Located south of Manila, Southwoods—considered one of the most promising golf clubs when it was founded in the 1990s—has remained largely stagnant, according to a so-called “reform bloc” of shareholders, who blame the organization’s dipping fortunes to Sobrepeña’s group.

The reform group recently threatened to “take legal action” against Sobrepeña’s for allegedly making the organization’s annual meeting fall short of a quorum on purpose.

The move—where Sobrepeña registered only one of his 44 validated proxies during last week’s members’ meeting—was meant to make efforts to revamp the board fail, thereby allowing the chairman to remain in power.

In his letter, Sobrepeña defended his group’s decision not to register all the proxies they held—which resulted in the organization’s failure to conduct an annual meeting—saying that the efforts of the reformist members were “ill-spirited” and “attended with irregularities heretofore not witnessed in the election process of the club.”

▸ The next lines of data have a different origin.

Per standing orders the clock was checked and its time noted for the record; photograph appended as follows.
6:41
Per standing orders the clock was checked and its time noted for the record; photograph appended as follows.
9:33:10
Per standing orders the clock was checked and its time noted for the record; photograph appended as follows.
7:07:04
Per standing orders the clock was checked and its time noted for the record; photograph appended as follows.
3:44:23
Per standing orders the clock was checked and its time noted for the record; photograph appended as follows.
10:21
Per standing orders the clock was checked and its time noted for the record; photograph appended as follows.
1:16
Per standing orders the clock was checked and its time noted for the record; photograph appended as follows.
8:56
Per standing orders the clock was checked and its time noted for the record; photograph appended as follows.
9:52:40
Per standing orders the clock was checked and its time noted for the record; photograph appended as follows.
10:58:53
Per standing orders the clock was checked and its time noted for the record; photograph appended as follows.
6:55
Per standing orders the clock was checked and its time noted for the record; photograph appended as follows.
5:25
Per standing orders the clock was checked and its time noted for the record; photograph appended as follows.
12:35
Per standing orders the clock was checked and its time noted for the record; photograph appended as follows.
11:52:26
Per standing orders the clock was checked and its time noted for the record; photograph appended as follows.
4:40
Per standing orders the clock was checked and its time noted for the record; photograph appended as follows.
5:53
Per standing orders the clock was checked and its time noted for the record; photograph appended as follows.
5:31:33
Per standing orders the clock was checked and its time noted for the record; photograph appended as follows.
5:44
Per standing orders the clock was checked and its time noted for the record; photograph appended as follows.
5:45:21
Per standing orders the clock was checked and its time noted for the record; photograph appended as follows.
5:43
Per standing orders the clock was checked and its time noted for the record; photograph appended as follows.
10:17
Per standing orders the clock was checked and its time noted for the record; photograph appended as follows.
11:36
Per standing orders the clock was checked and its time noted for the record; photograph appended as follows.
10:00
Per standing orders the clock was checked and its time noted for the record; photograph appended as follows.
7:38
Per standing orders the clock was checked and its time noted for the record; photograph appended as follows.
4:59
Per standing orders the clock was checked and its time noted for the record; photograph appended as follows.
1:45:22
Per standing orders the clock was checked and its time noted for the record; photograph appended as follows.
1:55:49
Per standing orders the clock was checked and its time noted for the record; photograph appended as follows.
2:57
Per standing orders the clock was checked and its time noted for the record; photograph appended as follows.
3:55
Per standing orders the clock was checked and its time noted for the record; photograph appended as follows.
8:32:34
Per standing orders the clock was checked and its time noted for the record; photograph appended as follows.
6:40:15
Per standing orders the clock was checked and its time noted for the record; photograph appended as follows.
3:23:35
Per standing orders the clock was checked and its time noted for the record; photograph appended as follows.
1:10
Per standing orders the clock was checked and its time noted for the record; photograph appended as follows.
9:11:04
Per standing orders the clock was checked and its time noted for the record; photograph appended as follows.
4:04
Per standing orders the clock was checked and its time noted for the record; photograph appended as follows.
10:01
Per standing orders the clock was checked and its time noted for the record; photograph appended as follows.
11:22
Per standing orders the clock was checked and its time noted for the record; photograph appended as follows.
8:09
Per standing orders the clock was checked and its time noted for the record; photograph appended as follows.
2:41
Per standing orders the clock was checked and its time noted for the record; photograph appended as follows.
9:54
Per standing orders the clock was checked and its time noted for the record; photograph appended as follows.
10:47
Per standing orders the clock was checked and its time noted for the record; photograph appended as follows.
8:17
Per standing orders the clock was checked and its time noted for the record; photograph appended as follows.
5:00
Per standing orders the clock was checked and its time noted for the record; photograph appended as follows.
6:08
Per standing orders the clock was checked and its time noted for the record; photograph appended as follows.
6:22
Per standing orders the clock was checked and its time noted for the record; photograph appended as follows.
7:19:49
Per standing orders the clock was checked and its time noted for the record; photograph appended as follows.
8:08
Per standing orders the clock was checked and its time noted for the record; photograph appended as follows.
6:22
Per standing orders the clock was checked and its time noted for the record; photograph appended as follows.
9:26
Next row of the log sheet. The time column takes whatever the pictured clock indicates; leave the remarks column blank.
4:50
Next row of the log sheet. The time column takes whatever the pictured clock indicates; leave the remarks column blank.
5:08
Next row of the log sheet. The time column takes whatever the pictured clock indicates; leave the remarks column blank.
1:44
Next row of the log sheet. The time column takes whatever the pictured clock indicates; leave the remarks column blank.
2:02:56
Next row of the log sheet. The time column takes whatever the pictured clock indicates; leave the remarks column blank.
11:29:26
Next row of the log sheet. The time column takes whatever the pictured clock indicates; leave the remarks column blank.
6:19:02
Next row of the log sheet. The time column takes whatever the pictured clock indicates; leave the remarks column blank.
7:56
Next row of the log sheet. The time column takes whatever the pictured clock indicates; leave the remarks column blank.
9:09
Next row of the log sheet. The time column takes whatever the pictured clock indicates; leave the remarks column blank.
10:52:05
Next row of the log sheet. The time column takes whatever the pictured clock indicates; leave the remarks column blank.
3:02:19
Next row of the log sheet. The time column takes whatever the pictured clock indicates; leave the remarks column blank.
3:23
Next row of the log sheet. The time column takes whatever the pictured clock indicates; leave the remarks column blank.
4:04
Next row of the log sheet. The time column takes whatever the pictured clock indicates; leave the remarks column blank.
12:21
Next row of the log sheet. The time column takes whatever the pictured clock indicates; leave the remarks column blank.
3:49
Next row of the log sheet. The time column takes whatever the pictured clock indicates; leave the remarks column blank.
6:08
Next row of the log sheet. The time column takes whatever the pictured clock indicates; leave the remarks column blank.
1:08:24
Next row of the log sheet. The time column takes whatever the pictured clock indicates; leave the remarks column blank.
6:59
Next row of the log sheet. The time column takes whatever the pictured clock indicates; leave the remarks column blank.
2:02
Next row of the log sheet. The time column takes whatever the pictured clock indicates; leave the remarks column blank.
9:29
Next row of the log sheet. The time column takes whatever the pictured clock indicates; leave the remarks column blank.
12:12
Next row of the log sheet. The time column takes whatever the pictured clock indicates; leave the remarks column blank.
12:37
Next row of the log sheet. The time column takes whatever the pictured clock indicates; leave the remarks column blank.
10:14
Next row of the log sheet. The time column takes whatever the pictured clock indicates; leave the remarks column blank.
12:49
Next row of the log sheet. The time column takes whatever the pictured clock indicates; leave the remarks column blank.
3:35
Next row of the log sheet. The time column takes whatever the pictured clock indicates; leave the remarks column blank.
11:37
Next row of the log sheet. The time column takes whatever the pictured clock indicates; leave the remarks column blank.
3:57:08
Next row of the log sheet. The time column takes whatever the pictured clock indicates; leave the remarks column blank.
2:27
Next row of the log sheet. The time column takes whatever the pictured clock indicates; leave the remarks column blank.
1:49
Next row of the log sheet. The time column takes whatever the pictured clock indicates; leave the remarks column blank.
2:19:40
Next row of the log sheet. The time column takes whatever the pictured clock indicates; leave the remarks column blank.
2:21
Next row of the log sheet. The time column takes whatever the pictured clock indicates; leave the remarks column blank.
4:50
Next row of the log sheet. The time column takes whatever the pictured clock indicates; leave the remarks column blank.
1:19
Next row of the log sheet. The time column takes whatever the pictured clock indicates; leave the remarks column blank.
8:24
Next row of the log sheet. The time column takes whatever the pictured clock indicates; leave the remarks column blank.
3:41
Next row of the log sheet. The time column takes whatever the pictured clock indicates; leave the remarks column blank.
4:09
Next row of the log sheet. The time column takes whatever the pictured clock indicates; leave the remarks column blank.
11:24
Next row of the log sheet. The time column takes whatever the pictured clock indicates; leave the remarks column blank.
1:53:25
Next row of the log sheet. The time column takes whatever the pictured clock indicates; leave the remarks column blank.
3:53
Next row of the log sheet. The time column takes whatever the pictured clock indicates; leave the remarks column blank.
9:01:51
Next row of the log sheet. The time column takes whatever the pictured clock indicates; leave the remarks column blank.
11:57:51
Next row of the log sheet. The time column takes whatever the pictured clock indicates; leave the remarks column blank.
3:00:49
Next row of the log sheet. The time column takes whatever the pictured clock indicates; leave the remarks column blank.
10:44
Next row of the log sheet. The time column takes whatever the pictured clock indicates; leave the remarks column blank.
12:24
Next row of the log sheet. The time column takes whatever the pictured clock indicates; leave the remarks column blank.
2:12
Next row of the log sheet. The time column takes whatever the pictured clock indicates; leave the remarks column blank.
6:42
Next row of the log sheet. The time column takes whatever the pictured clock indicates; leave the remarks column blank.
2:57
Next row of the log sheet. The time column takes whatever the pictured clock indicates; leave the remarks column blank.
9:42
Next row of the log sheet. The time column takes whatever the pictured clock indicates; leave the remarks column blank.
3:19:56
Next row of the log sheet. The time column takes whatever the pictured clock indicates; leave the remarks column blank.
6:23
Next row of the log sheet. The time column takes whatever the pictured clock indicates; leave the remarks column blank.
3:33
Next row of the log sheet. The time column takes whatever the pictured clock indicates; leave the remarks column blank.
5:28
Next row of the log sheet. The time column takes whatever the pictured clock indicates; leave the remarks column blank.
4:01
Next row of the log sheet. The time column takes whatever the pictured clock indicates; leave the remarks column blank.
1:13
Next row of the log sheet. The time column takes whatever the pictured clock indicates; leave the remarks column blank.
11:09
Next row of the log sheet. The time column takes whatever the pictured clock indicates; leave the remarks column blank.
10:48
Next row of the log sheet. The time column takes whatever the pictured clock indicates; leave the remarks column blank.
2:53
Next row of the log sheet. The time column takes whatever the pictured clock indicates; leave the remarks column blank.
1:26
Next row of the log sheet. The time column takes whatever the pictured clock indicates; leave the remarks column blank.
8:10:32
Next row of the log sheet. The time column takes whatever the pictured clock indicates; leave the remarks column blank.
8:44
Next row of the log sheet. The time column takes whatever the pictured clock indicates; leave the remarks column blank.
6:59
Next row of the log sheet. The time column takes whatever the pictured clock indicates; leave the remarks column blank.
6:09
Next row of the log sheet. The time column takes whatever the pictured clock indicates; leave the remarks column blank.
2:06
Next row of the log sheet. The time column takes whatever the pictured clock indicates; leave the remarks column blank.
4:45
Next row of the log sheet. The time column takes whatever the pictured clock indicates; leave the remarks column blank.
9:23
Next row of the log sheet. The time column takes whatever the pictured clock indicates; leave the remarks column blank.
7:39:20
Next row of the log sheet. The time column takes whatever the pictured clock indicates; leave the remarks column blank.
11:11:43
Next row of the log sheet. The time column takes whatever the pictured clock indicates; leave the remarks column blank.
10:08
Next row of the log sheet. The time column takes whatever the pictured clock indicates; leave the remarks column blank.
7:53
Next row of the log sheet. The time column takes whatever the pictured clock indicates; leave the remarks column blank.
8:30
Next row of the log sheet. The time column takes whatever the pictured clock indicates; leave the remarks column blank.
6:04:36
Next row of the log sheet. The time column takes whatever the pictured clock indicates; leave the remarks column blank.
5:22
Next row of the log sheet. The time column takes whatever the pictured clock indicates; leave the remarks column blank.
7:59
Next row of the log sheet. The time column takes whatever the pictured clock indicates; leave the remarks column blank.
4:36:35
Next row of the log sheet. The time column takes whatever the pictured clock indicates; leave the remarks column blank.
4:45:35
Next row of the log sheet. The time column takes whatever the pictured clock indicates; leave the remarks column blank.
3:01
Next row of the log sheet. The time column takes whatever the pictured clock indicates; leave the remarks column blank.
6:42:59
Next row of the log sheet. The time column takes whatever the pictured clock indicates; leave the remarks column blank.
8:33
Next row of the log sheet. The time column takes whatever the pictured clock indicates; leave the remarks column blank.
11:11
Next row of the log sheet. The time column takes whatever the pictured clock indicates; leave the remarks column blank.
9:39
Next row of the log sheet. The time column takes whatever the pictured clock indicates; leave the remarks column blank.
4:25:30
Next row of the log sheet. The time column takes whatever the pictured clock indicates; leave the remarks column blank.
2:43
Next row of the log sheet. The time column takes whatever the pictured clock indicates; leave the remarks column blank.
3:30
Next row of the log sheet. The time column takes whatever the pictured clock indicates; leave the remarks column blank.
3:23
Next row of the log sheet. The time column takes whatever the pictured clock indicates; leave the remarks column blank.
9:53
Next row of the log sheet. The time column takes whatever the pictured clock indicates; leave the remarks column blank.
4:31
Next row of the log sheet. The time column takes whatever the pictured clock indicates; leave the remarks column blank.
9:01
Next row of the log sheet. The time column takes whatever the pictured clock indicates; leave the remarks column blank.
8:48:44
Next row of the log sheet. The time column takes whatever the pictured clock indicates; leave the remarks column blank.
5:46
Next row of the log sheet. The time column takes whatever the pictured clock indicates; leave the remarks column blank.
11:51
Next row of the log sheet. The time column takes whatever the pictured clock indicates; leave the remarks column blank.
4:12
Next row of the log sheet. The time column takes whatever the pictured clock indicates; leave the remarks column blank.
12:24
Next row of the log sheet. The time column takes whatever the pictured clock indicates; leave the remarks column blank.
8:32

“To site a gross irregularity, 159 proxies submitted by the so-called reform group block were forgeries,” Sobrepeña said. “This attempt to frustrate the will of the stockholders by resorting to forgeries simply cannot be countenanced.”

“It is one thing to aspire for a seat in the board or even to covet one but quite another to use dishonest means to secure that seat,” Sobrepaña added. “We felt it was our duty to insure that this type of ‘do anything to win’ behavior does not set a precedent that will then form part of our club culture in the future.”

The Southwoods chairman also proposed the adoption of an election code for the upcoming board elections in an effort to have a more orderly process, and appealed to the the club members to spare those who volunteer to run the organization from “personal attacks.”